Hey everyone! I have been rather busy the last couple months. I am putting down concrete flooring this week and will be ready to setup my 135G tank next weekend (hopefully). I have ordered two Stealth heaters and two Emperor 400 filters, but I seem to have run into an issue with lighting. The cheapest I have found for a 72" hood fixture is $162. Is there anything any cheaper out there?

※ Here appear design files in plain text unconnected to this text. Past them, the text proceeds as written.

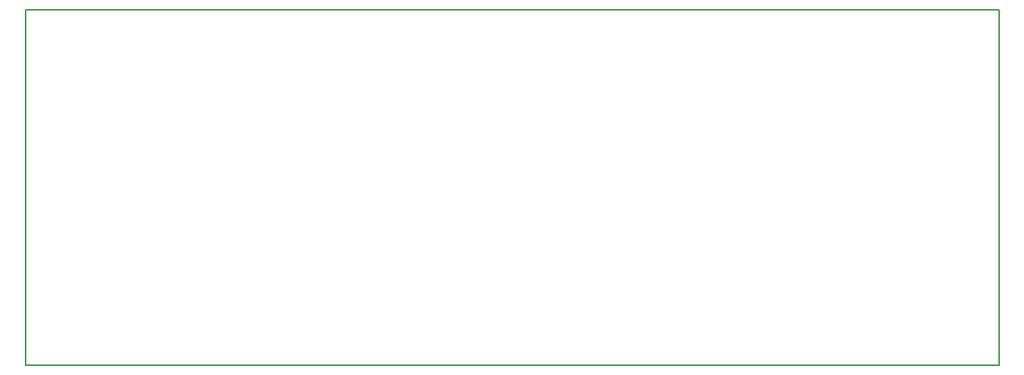
<source format=gbr>
G04 #@! TF.GenerationSoftware,KiCad,Pcbnew,5.1.4+dfsg1-1~bpo10+1*
G04 #@! TF.CreationDate,2020-02-14T17:19:22+01:00*
G04 #@! TF.ProjectId,arty-a7-expansion,61727479-2d61-4372-9d65-7870616e7369,rev?*
G04 #@! TF.SameCoordinates,Original*
G04 #@! TF.FileFunction,Profile,NP*
%FSLAX46Y46*%
G04 Gerber Fmt 4.6, Leading zero omitted, Abs format (unit mm)*
G04 Created by KiCad (PCBNEW 5.1.4+dfsg1-1~bpo10+1) date 2020-02-14 17:19:22*
%MOMM*%
%LPD*%
G04 APERTURE LIST*
%ADD10C,0.200000*%
G04 APERTURE END LIST*
D10*
X200551241Y-124478709D02*
X200551241Y-84478709D01*
X91151241Y-124478709D02*
X200551241Y-124478709D01*
X91151241Y-84478709D02*
X91151241Y-124478709D01*
X200551241Y-84478709D02*
X91151241Y-84478709D01*
M02*

</source>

EDIT: Please move to Freshwater. Sorry about the mistake.


----------



## frogman5 (Mar 13, 2007)

you could make ur own lights.

ps in my opinion u should have got some aquaclear 110's instead of the emperors


----------



## k-dawg- (Feb 2, 2006)

are you going to keep any plants?


----------



## justintrask (Jun 29, 2008)

instead of a 72" fixture, try to get 2 36". It will be much cheaper. MUCH cheaper. I ran into the same problem, except I didnt do a planted tank, so I just used a 48" shoplight.


----------



## COM (Mar 15, 2008)

I guess the lighting selection really depends on what you intend to grow (or not) in the tank.

BTW twin Emperor 400s might be a little light for a tank that big. I have twin 400s on my 55 gallon and I'm not 100% satisfied with their performance.


----------



## justintrask (Jun 29, 2008)

i would go dual canisters rather than HOB on a tank that size


----------



## Ghost Knife (Mar 12, 2008)

Well, I have pretty much decided on going with the 2 Emperor 400s. If that turns out to be insufficient then I will add additional filtration. As far as lighting I think I will just move my 48" strip from the 55G. I have kept the same Amazon Swords in the 55G tank for months using less than 50W of light so I'll just add more swords in the 135G and see what happens.


----------



## COM (Mar 15, 2008)

I would recommend that you at least double the lighting and go with no less than four Emperor 400s for a tank that big. They don't really run at 400 gallons per hour. Not even close. Maybe 150 to 200.


----------



## Ghost Knife (Mar 12, 2008)

COM said:


> I would recommend that you at least double the lighting and go with no less than four Emperor 400s for a tank that big. They don't really run at 400 gallons per hour. Not even close. Maybe 150 to 200.


I am going to do some tests when I am cycling the tank and see what my results are. If I need to add 1 or 2 more filters I will definitely do that. Thanks for the information everyone.


----------